The supreme court has rejected the notion that a criminal defendant has "no meaningful choice" but to plead guilty when they still have the option to proceed to trial or continue to conduct plea negotiations. See Dikken v. State, 896 N.W.2d 873, 877 (Minn. 2017). Like in Dikken, here appellant was free to proceed to trial on his new charges and had the additional option to plead not guilty and continue negotiations with the state. Appellant acknowledged that his attorney had advised him of his constitutional rights, including his right to trial, and that he wished to waive those rights and plead guilty.

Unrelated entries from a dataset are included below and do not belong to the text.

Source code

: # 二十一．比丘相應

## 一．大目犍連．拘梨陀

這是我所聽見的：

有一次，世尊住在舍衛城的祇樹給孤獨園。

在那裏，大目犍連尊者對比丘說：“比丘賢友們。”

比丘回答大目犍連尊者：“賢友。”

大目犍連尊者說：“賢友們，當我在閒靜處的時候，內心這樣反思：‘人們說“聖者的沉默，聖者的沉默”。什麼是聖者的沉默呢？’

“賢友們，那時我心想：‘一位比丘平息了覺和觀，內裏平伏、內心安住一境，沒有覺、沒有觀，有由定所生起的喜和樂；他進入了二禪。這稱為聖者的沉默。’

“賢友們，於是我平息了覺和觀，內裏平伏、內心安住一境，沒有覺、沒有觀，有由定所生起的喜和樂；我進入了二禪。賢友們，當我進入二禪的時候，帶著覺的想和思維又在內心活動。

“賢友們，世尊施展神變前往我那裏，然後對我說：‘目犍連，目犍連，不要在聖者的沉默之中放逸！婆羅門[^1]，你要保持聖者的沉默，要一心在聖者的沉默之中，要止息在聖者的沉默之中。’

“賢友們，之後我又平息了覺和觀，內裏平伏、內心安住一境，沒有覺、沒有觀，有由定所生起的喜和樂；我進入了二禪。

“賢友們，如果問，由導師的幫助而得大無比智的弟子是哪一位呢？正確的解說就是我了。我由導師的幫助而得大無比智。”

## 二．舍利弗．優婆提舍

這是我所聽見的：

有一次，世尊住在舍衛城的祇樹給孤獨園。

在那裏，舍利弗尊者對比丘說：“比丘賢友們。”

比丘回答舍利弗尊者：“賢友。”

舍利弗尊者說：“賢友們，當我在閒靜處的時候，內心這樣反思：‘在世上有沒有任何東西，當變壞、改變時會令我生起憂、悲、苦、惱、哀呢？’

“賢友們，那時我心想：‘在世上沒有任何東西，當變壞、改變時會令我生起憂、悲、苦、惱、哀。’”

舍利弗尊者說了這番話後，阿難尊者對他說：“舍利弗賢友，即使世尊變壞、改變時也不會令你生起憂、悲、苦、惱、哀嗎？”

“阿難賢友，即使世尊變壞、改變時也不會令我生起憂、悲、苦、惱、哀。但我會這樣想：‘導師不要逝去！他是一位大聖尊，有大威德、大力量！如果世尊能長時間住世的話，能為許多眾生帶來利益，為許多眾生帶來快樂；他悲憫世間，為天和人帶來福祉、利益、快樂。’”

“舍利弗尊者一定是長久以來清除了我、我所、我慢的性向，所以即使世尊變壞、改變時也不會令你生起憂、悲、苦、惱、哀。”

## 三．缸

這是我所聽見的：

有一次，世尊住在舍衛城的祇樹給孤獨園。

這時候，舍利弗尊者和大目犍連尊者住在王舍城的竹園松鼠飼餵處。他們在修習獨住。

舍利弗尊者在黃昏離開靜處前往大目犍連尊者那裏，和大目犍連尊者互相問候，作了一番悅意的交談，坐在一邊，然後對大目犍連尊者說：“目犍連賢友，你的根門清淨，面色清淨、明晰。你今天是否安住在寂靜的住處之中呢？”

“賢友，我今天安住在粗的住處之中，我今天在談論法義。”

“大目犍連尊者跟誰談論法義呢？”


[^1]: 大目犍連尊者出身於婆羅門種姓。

Furthermore, appellant's prison sentence in his original cases is insufficient to demonstrate that the state induced his guilty plea through "improper pressure or coercion." Raleigh, 778 N.W.2d at 96. Although "[i]mproper pressures or inducements can come in a variety of forms," a plea is only involuntary when it is "induced by coercive or deceptive action." Dikken, 896 N.W.2d at 877. The record here contains no evidence of "coercive or deceptive action" nor "unfulfillable promises" by the state. Further, appellant acknowledged before pleading guilty that he had received no threats or promises outside of the plea agreement. We also note that, by accepting the plea deal, appellant was able to resolve his three outstanding felony charges without risking any additional jail time. See State v. Bell, 971 N.W.2d 92, 104 (Minn.App. 2022) (concluding that defendant was not induced to enter plea because of district court's representations about parole process, but because pleading guilty would allow him to avoid life sentence), rev. denied (Minn. Apr. 27, 2022). However, even if appellant pleaded guilty only to "cut his losses," that fact alone is insufficient to render his plea involuntary. See id.
Because we conclude that appellant entered his guilty plea voluntarily, his plea is constitutionally valid, and he is not entitled to withdrawal.
Affirmed.
[*] Retired judge of the Minnesota Court of Appeals, serving by appointment pursuant to Minn. Const. art. VI, § 10.